Ancient Mediterranean

Digital Project

Single-levelled galley

Cat. No.



c. 700 B.C.




H: 8.8 cm; W: 14.65 cm


Bronze fibula with decorated catch-plate, broad oval bow and sail-shaped foot. Attributed to the "boat master"/Ship Engraver artist

Accession Number

British Museum 1897.0317.2


Basch 1987: 192, no. 405; Hampe 1936: no. 93, pl. 11; Morrison and Williams 1968: 77, Arch. 15; Walters 1899: no. 121

Single-levelled ship to the right. The hull is completely flat, rendered by two parallel horizontals joined by seven regularly spaced vertical lines. The stempost is concave, integrating a beak-shaped ram and terminating in an incurving S-shaped horn with a rectangular shaped tip. There are three short horizontal timbers tapering to a pointed tip projecting from the stermpost. The forecastle is a solid rectangle integrated to the bow. The sternpost is high and near vertical, ending in an inward pointing horn with a rectangular shaped tip. It curves gradually from the keel line which is otherwise flat. Three short planks protrude from the sternpost similar to the bow. The aftercastle consists of a rectangular rail intersected by four vertical stanchions. Unlike the forecastle, it does not appear integrated to the hull. The quarter rudder has a rectangular oar blade and a tiller. The mast is amidships, with a forked or bisected V top (karchesion). There is a forestay and a backstay attached to the castles. The verticals along the hull are possibly ribs.

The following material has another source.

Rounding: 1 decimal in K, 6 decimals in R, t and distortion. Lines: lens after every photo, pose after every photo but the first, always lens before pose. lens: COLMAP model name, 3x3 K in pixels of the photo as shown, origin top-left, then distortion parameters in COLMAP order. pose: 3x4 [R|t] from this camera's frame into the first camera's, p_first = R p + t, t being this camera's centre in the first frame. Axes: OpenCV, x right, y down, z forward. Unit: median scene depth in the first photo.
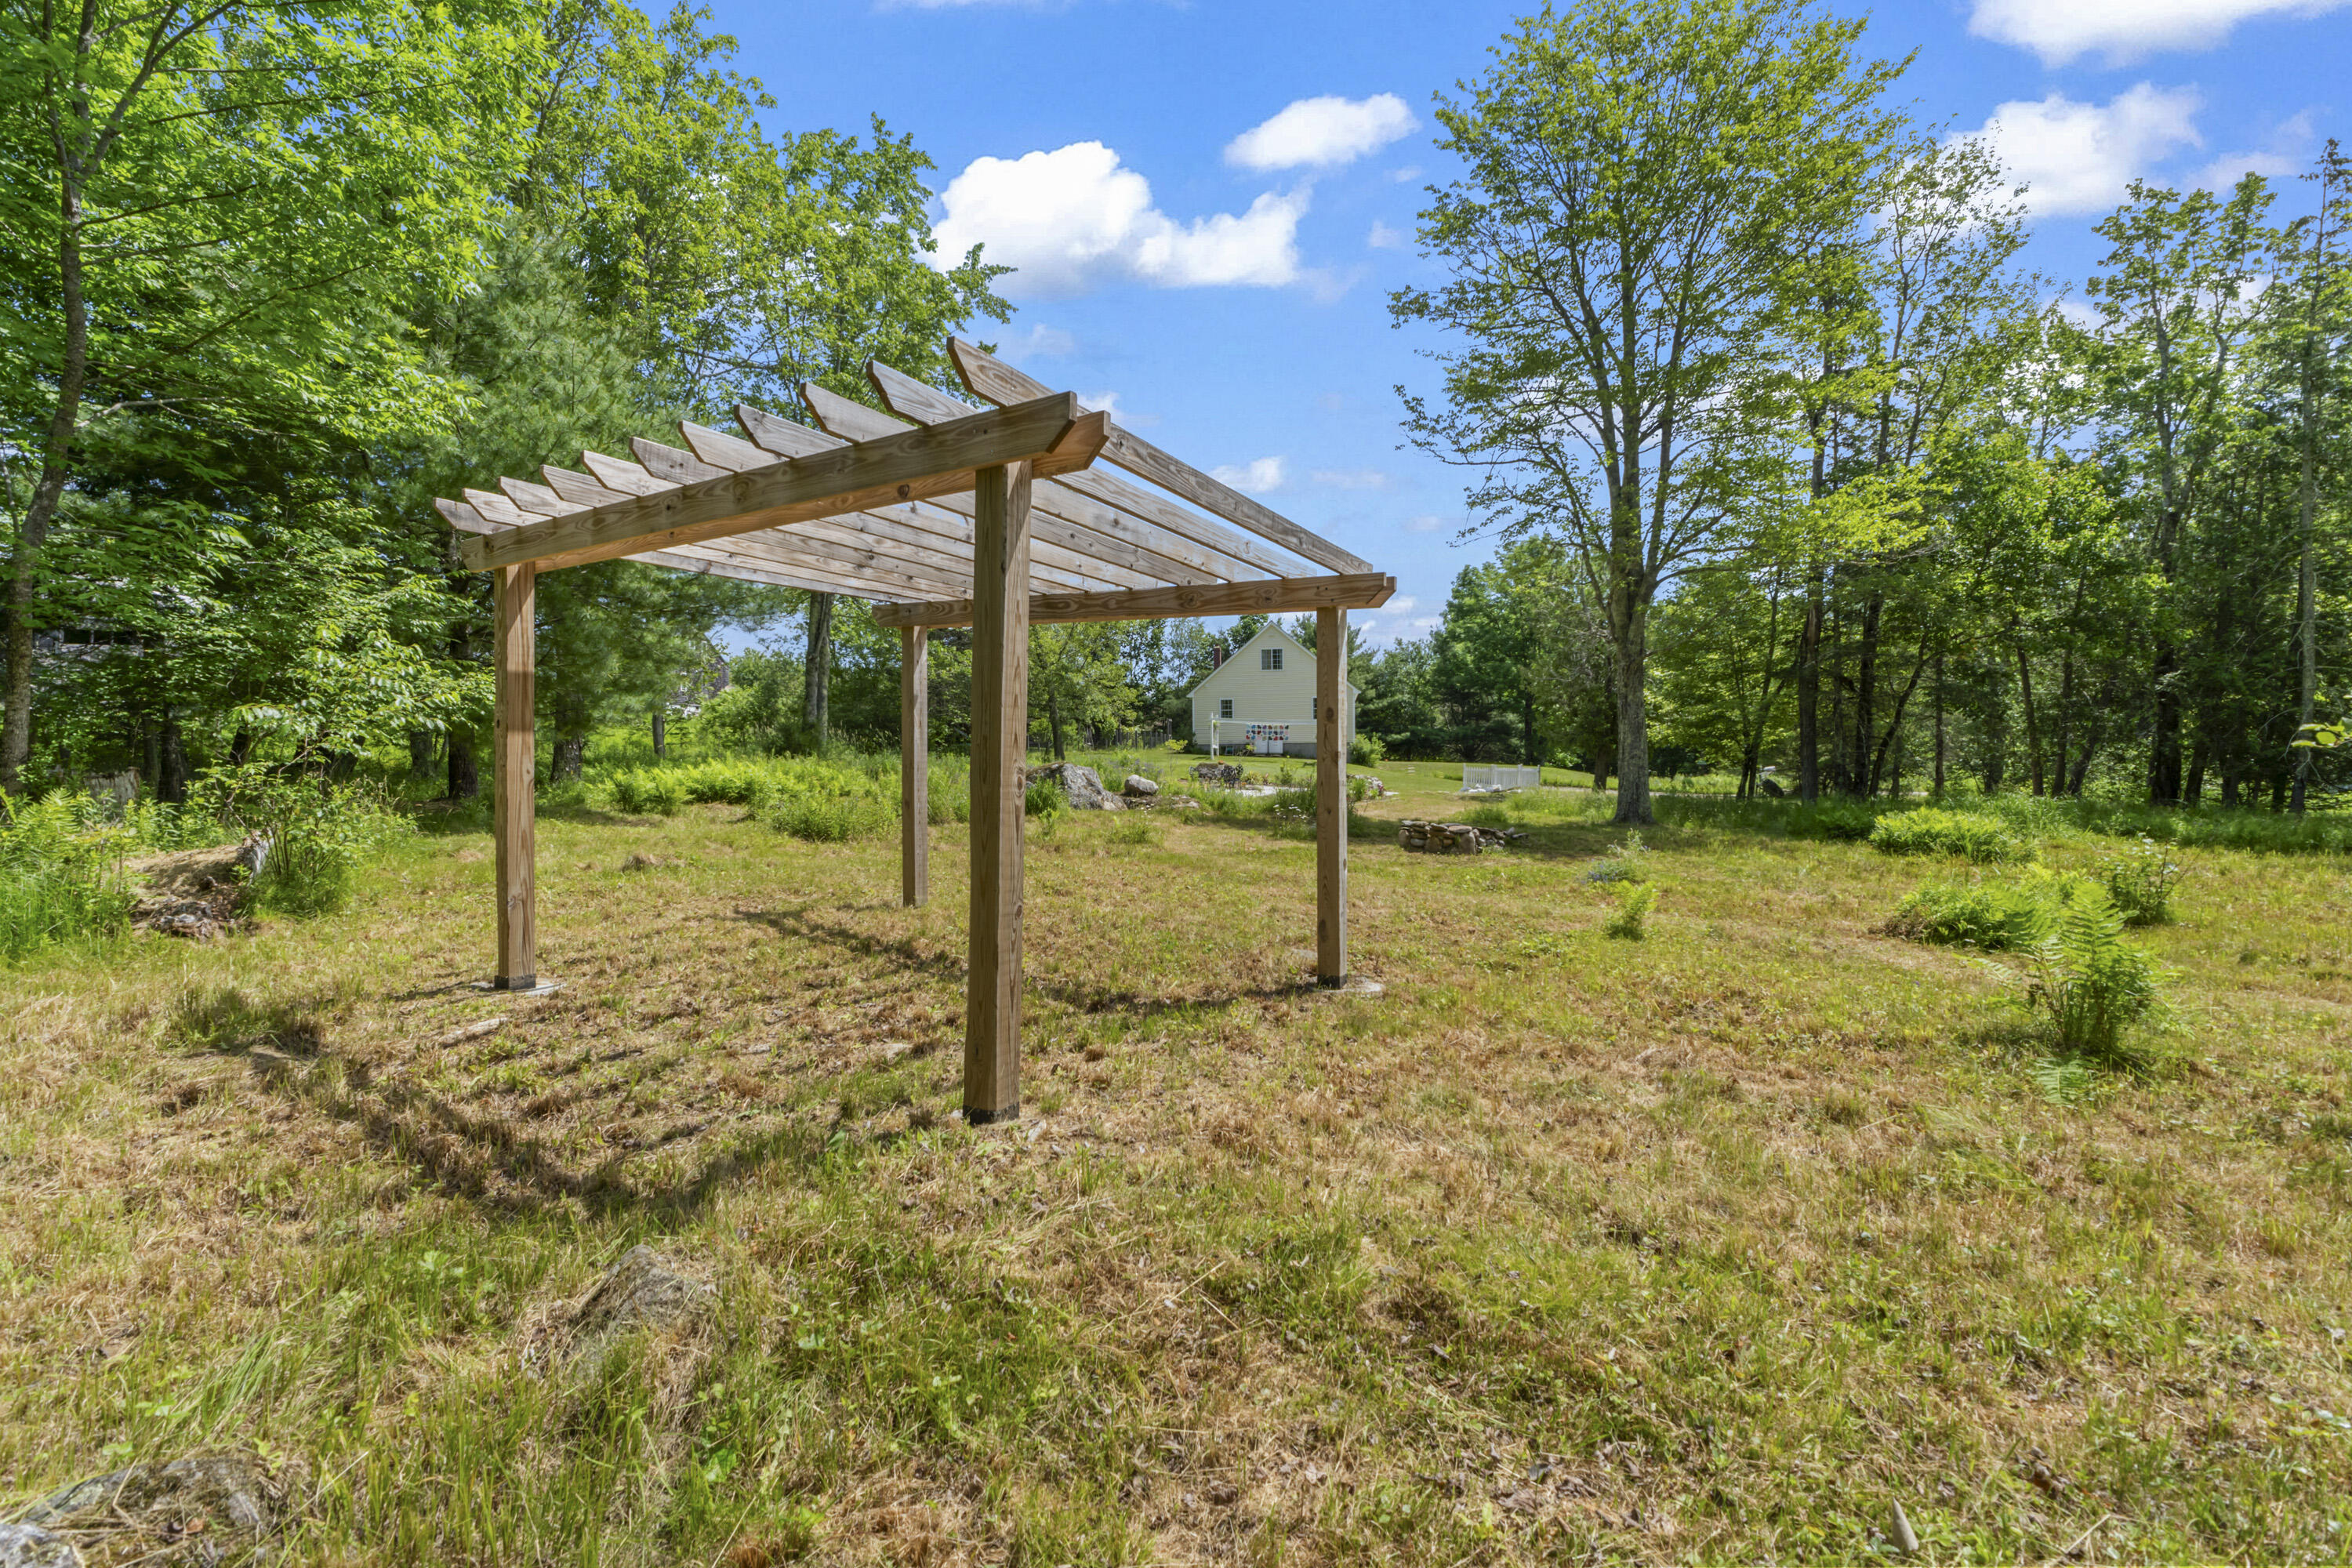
lens RADIAL K [[1021.8, 0, 1177.4], [0, 1021.8, 776.1], [0, 0, 1]] dist [-0.002250, -0.000110]
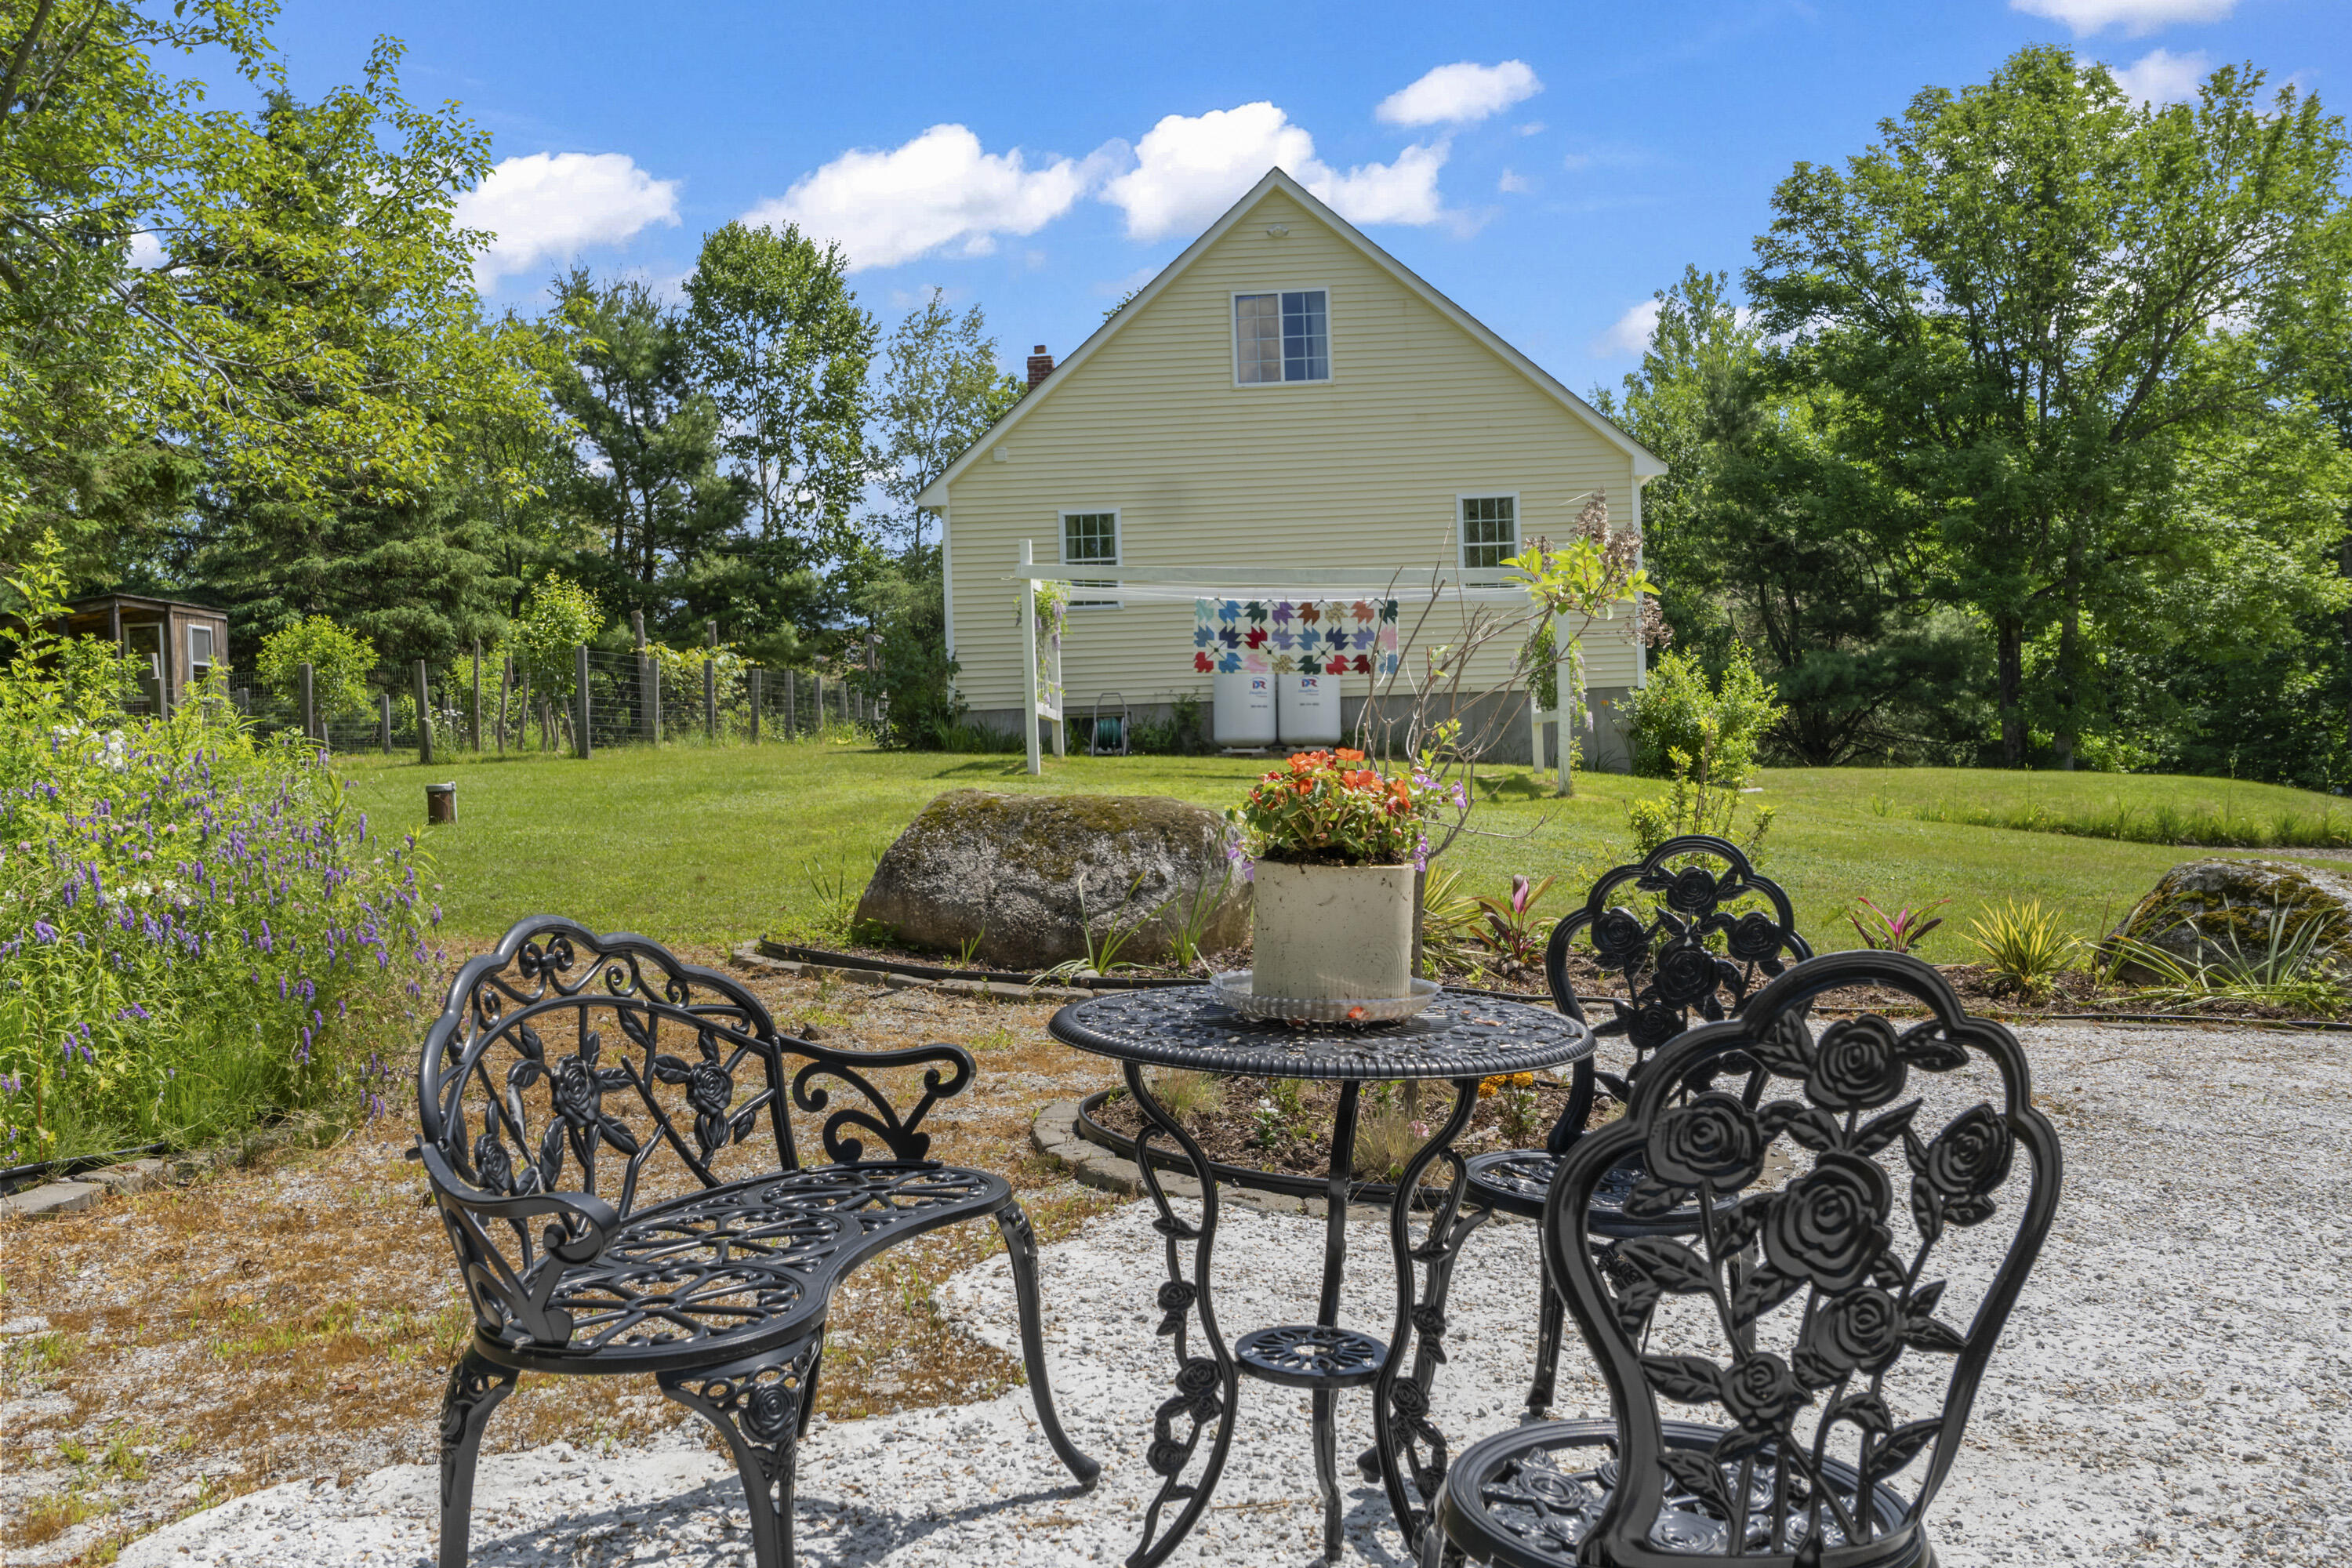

(Side A) Ship facing right. Perched atop the horn device of each post are two large antithetical birds. There is a large fish facing right swimming below the hull. The same decorative pattern of parallel vertical zigzag lines used for the body of the fish and birds is used for the ship's hull.

(Side B): a horse facing left with a bird on its back. The plate is framed by intersecting semicircles, a characteristic attributed to the so-called "Ship Engraver."

The compositions on both sides of the catch plate are near identical to the fibula from Athens (inv. 8199). The rendition of the ship is also very similar except for a few details. The most notable one is the treatment of the stern, which here tapers gradually upwards, whereas on the Athens example it rises much more abruptly. Other minor differences include the shape of the quarter rudder, the shape of the tips of the horn devices, and slight variation in the aftercastle.

Basch, L. 1987. Le musée imaginaire de la marine antique. Athens: Institut Hellénique pour la preservation de la tradition nautique.

Hampe, R. 1936. Frühe griechische Sagenbilder in Böotien, Ate¬ne : Deutsches archäologisches institute.

Morrison, J.S. and R.T. Williams. 1968. Greek Oared Ships: 900-322 B.C. Cambridge: Cambridge University Press.

Walters, H.B. 1899. Catalogue of the Bronzes, Greek, Roman, and Etruscan, in the Department of Greek and Roman Antiquities, British Museum. London: Printed by order of the Trustees of the British Museum.